» **Instructions to follow**
Return each line exactly as written. Begin with the first line of the entries and end with the line that has "shows no significant".

» **Material for this task**
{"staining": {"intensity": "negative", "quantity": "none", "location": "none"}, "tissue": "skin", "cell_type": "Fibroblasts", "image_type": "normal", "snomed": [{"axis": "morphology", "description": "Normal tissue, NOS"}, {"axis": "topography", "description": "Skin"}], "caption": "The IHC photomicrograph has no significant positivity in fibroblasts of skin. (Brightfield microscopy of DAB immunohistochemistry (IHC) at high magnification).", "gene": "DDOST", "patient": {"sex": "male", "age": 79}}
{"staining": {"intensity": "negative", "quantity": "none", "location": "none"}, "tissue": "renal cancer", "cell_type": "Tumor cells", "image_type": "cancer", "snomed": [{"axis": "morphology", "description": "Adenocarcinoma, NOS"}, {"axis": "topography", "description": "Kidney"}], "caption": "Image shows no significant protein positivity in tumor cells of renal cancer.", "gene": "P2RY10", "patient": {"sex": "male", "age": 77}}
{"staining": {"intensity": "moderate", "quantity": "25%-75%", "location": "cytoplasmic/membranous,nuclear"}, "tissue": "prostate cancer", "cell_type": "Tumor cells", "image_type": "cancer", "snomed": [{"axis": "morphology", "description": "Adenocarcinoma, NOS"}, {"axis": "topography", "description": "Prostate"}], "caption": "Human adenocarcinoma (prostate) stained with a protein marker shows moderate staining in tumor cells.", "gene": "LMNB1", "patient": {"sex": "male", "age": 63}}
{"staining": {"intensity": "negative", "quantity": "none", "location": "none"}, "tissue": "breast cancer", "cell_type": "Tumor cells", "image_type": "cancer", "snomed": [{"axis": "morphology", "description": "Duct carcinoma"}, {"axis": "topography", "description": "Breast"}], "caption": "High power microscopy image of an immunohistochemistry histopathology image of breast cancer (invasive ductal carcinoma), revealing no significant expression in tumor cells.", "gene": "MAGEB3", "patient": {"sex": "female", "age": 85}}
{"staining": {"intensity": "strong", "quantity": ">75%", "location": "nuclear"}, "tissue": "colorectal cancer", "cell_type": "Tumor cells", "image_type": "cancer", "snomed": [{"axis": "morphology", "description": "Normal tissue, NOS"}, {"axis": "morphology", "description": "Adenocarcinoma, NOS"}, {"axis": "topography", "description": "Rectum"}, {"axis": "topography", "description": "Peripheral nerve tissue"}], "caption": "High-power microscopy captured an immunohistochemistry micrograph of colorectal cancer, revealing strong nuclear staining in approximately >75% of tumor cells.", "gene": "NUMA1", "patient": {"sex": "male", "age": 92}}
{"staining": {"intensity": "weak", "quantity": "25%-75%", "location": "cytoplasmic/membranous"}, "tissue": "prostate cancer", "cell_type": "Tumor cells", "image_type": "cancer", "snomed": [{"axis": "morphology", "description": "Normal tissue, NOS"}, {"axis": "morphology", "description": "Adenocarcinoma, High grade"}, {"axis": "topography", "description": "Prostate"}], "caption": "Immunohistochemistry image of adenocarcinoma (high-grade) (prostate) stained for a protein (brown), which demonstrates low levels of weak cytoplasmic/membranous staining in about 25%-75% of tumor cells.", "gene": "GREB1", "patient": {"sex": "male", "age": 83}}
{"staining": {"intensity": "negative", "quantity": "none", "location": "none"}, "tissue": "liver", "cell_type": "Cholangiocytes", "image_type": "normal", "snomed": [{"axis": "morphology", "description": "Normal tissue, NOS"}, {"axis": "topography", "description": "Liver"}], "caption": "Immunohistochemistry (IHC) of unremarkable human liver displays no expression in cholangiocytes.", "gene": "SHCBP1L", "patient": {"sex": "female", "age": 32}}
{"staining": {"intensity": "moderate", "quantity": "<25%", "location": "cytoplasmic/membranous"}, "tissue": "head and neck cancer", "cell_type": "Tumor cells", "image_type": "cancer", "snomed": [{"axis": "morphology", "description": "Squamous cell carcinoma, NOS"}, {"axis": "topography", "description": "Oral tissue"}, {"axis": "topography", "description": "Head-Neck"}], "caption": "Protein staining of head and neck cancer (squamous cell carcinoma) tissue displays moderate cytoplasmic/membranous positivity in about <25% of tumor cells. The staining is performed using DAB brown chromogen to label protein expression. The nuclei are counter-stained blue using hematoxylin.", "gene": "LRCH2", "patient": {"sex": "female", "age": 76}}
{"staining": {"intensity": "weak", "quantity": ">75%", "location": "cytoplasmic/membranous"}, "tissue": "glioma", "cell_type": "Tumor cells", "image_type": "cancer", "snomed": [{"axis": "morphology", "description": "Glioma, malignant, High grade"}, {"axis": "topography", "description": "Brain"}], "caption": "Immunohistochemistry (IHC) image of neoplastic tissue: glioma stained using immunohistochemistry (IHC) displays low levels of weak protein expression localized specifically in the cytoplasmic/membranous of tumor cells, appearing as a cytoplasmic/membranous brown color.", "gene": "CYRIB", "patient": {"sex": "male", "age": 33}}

» **The completed task**
{"staining": {"intensity": "negative", "quantity": "none", "location": "none"}, "tissue": "skin", "cell_type": "Fibroblasts", "image_type": "normal", "snomed": [{"axis": "morphology", "description": "Normal tissue, NOS"}, {"axis": "topography", "description": "Skin"}], "caption": "The IHC photomicrograph has no significant positivity in fibroblasts of skin. (Brightfield microscopy of DAB immunohistochemistry (IHC) at high magnification).", "gene": "DDOST", "patient": {"sex": "male", "age": 79}}
{"staining": {"intensity": "negative", "quantity": "none", "location": "none"}, "tissue": "renal cancer", "cell_type": "Tumor cells", "image_type": "cancer", "snomed": [{"axis": "morphology", "description": "Adenocarcinoma, NOS"}, {"axis": "topography", "description": "Kidney"}], "caption": "Image shows no significant protein positivity in tumor cells of renal cancer.", "gene": "P2RY10", "patient": {"sex": "male", "age": 77}}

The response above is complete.